Submitted to: Endocrinology
Publication Type: Peer Reviewed Journal
Publication Acceptance Date: 10/6/1996
Publication Date: N/A
Citation: Interpretive Summary: It is fairly well documented that the pituitary growth hormone is important to growth and metabolism in birds. The insulin-like growth factors are thought to be the main effectors of growth hormone via the growth hormone receptor. To better understand the growth hormone:insulin-like growth factor-I relationship a study was conducted using dwarf chickens in which the growth hormone receptor is non-functional. In this study, dwarf and normal chickens were fed increasing amounts of thyroid hormone and various tissues removed and analyzed for IGF-I content. Surprisingly, IGF-I content was the greatest in fat compared to muscle and other tissues. This study demonstrates that other hormones can regulate IGF-I synthesis and secretion, independent of growth hormone. The results of this study will be of interest to other scientists.
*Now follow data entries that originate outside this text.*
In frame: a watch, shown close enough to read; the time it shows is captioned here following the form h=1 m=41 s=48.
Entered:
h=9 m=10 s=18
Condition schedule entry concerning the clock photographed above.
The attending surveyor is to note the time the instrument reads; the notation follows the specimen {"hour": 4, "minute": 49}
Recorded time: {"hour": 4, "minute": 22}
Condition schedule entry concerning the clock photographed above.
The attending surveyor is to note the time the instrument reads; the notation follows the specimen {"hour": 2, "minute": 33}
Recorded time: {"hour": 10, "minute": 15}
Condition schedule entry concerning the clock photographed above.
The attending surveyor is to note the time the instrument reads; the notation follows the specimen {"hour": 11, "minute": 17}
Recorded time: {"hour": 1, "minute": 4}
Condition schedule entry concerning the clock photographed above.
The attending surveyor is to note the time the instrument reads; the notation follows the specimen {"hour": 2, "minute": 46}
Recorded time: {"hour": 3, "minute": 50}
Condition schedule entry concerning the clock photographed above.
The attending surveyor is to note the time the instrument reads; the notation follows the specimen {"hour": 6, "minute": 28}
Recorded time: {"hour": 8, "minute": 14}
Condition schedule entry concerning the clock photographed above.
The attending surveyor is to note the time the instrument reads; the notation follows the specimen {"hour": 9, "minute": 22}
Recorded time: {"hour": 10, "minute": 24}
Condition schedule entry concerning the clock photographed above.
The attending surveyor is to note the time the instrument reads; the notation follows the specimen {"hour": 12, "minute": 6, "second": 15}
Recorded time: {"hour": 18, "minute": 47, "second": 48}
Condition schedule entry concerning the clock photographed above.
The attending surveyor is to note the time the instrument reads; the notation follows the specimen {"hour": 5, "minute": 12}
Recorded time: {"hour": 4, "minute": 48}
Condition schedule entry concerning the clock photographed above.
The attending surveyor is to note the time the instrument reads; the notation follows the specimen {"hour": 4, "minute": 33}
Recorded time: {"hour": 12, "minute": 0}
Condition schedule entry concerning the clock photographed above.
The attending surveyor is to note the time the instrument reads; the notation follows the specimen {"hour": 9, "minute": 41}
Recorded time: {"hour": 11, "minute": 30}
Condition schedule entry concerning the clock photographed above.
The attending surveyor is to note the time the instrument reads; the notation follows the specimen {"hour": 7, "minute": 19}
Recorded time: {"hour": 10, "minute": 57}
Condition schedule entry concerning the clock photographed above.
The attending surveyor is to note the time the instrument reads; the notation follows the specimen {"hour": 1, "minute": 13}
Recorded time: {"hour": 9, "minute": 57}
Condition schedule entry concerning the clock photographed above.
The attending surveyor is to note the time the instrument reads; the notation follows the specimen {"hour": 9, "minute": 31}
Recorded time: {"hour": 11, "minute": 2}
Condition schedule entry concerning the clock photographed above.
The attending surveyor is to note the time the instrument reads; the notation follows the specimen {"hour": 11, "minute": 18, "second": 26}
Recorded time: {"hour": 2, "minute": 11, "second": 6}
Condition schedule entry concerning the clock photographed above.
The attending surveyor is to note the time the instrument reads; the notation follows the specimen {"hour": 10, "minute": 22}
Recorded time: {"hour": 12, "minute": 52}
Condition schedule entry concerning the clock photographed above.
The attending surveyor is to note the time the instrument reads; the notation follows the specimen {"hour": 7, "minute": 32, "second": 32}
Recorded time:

Technical Abstract: Insulin-like growth factor-I (IGF-I) mediates many of the effects of growth hormone (GH). The regulation of IGF-I is methodologically difficult to assess in vivo, as hypophysectomy results in derangement of many pituitary hormone axes. The recessive sex-linked dwarfing (SLD) gene (dw) in chickens results in a lack of functional target tissue GH receptors (GHR) due to a variety of molecular defects, which provides a unique model for evaluating GH independent regulation of IGF-I. In the present study, the impact of triiodothyronine (T3) on circulating and tissue IGF-I was determined in normal versus SLD birds. Adult, non-ovulatory female normal and SLD chickens were restrict-fed 40 g of feed/kg bwt/d containing 0, 0.5 or 1.0 ppm T3, resulting in supplementation levels of 0 (control), 20 (low dose) or 40 (high dose) ug T3/kg bwt/d for 10 d. Samples of liver, abdominal fat pad, skeletal muscle and spleen were extracted and assayed for IGF-I. Dwarf birds were markedly hypersomatotropic compared to normals, and T3 supplementation reduced this to control values. Despite the high GH levels in dwarfs, plasma IGF-I was low. This difference was eliminated with low dose of T3, due to non-significant but opposite changes in each genotype that were not observed at the high dose level. Tissue IGF-I was undetectable in liver and muscle. In contrast, adipose tissue IGF-I was high and was increased in controls and decreased in dwarfs when treated with T3. The low levels of plasma IGF-I in view of the fact that nonmeasurable hepatic IGF-I tissue concentrations suggests IGF-I synthesis by extrahepatic tissues contributes to the circulating pool of IGF-I.